John Ryley said broadcasters had become "supine", "incurious" and "compliant" when it comes to the Royal Family.
Buckingham Palace put "extraordinary restrictions" on the use of footage from May's Coronation, he added.
He said the media was "shy to question the monarchy's power and authority".
Mr Ryley, who stepped down as Sky News boss in May after 17 years, made the comments during the Royal Television Society's Steve Hewlett memorial lecture on Thursday.
'Age of deference is over'
He called for journalists and producers to apply the same rigour to stories about the royals - who he noted are publicly-funded - as they would to any other story.
"They do not at the moment. They are too supine, too incurious, too compliant," he said.
"Broadcasters need to stand up for themselves, and treat the Royal Family like any other public institution.
"The Royal Family and their spin doctors, whatever fancy titles they have, need to understand the age of editorial deference is well and truly over."
He added: "The shrouded dealings of the monarchy have formed an integral part of Britain's identity, yet both the national broadcaster and others are shy to question the monarchy's power and authority."
He went on say that before the coronation of King Charles III - which was shown live on BBC One, BBC Two and ITV plus news channels - Buckingham Palace "set out to totally dictate what could be broadcast".

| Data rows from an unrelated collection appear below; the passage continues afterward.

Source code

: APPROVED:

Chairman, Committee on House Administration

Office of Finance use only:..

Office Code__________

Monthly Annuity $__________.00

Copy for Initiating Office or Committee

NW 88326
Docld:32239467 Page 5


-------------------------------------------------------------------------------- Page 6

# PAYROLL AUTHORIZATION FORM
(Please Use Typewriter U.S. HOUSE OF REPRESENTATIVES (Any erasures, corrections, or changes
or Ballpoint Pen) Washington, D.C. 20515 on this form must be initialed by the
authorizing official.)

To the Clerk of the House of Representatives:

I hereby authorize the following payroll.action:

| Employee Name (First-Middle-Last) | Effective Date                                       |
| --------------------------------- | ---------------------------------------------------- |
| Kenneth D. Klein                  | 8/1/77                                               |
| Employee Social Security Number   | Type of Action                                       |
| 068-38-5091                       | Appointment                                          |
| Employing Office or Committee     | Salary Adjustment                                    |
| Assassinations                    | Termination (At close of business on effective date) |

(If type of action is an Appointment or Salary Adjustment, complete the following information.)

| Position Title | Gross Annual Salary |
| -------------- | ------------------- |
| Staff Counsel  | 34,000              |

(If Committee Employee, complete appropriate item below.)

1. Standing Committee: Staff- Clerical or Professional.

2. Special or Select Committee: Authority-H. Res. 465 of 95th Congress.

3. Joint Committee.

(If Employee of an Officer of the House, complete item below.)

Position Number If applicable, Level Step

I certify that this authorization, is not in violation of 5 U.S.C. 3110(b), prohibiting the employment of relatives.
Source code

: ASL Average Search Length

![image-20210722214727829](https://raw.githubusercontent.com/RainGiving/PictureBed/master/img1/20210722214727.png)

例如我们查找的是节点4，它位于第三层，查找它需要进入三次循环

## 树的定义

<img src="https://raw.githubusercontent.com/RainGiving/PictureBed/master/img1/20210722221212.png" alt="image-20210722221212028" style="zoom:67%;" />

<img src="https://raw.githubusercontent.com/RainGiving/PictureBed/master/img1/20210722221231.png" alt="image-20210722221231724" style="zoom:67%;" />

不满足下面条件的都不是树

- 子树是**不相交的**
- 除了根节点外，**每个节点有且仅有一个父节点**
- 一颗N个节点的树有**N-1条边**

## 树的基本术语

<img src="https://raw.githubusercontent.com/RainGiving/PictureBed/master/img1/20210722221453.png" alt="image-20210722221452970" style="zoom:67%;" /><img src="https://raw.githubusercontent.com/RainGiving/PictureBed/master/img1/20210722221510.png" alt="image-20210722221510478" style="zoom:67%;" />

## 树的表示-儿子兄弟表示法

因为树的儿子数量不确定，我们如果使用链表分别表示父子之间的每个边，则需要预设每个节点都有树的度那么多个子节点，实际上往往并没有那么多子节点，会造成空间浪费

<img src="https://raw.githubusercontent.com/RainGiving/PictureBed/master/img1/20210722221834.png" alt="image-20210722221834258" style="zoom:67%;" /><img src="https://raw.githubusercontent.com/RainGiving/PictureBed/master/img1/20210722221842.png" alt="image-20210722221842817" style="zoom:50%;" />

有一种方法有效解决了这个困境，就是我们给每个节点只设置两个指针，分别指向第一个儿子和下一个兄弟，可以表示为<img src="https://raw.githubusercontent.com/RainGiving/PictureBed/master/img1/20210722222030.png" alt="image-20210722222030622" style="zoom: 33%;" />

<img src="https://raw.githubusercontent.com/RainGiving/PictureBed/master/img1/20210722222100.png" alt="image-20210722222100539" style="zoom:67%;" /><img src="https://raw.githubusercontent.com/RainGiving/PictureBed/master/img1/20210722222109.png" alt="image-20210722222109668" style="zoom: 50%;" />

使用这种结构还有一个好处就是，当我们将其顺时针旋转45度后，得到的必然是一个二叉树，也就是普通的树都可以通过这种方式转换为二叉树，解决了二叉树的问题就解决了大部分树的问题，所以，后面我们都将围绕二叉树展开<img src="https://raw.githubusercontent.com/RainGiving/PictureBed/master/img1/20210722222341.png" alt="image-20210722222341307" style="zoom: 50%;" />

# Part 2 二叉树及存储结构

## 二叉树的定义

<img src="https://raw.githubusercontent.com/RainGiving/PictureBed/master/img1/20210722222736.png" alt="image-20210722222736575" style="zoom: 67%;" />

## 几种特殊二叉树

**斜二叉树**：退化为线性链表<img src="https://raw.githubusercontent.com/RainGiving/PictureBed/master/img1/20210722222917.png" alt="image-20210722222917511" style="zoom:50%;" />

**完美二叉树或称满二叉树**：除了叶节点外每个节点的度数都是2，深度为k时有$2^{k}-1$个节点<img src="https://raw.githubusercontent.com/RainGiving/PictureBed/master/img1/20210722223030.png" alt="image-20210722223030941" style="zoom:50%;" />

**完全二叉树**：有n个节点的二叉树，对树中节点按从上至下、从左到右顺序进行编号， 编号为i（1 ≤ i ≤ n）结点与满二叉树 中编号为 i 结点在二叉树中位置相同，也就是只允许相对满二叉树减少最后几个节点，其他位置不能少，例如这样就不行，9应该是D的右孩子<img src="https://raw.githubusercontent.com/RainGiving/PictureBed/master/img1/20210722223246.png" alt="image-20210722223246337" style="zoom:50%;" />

Reading from a document apparently marked "private and confidential", he gave examples of what he called the "extraordinary restrictions on the use of the video".
"For example, on the TV, no pictures of the new King or Queen could be replayed until they had left Westminster Abbey," he said. "And the royal spin doctors had the opportunity to censor any pictures from the Coronation before they could be replayed on the day.
"On social media, no clips of the Coronation could be shown while the event was taking place... really? Thus in one go Buckingham Palace denied a whole generation of TikTok users and others from seeing the spectacle."
He branded the Royal Family an "analogue organisation flailing badly in a digital age".
Mr Ryley added that Buckingham Palace also dictated which clips of the ceremony could be shown in future broadcasts, giving the approved selection of highlights the "Orwellian" name of a "perpetuity edit".
The Guardian's media editor Jim Waterson wrote that his decision to speak out "has broken the omertà around the secret agreements between British television and the royal family over coverage of formal events".
BBC News has asked the BBC, ITV, Sky News and Buckingham Palace for comment.